Randell Jesup wrote:
So, I think what should be happening here is that a mediastream (at least one with a realtime source) should throw away at the output if the consumer doesn't consume.
The way this was originally designed, a MediaInput to a ProcessedMediaStream has blockInput and blockOutput flags. If the output of the ProcessedMediaStream is blocked (e.g., because it's been paused), then any active MediaInput with blockInput set is blocked.
In the other direction, if the MediaStream feeding a MediaInput is blocked and it has its blockOutput flag set, then the output of the ProcessedMediaStream is blocked.
Both of these things propagate the blocking status through the graph. I don't know how this interferes with our plan to add cycles to the graph, since apparently we have to do that to support the Web Audio API.
I've always viewed MediaStreams made up of tracks from other MediaStreams as just a special case of ProcessedMediaStream. If it were an actual ProcessedMediaStream, you could do everything you want to do here with these blocking flags. I.e., you unset blockInput on the stream feeding to PeerConnection/local preview. Perhaps it makes sense to have defaults depending on the type of source (since we don't have the full ProcessedMediaStream API implemented yet).

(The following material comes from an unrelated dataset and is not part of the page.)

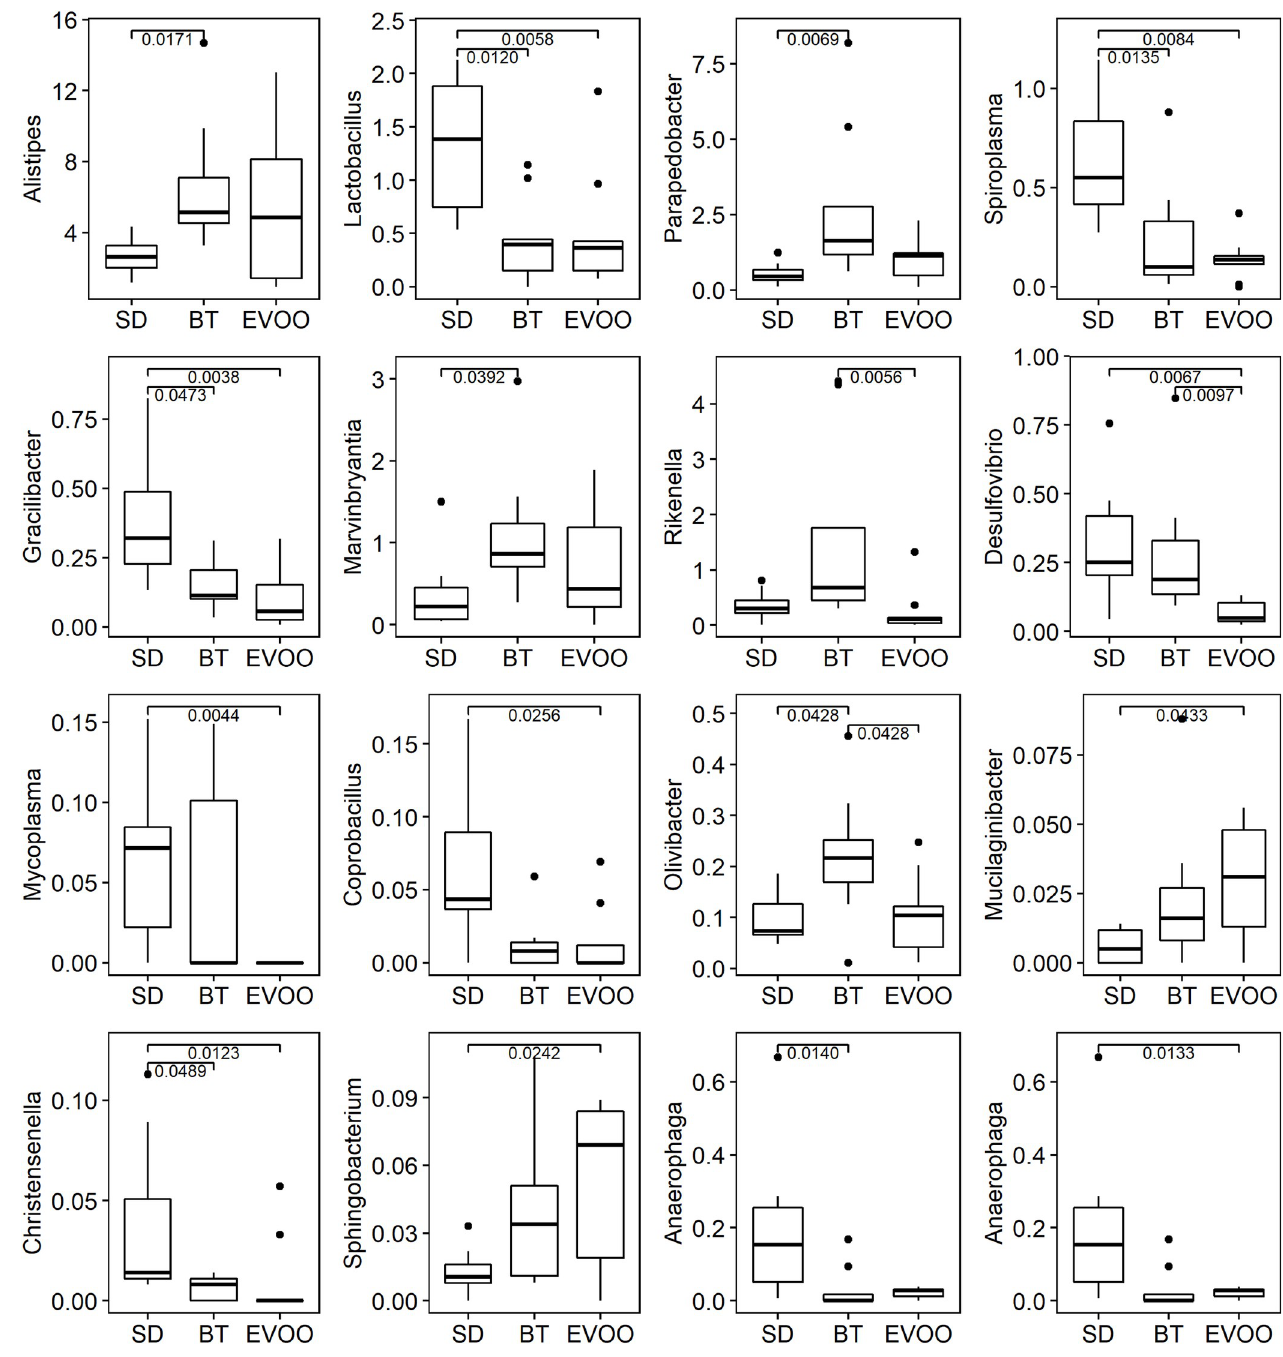
Fig 4. Box-plot representation of the percentage distribution of the sixteen genera with significant differences (p < 0.05) among mice fed a diet enriched with butter (BT), virgin olive oil (EVOO) or standard chow (SD).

I worry about things like, "a MediaStream should throw away at the output if the consumer doesn't consume" because that requires you to have some threshold for how long that is... either it's so aggressive that you throw away data when you really don't want to (i.e., archival recording where you don't care about processing latency) or it's so loose you add latency where you don't want it (because you aren't sure if you should be throwing away data yet). I think explicit flags are better.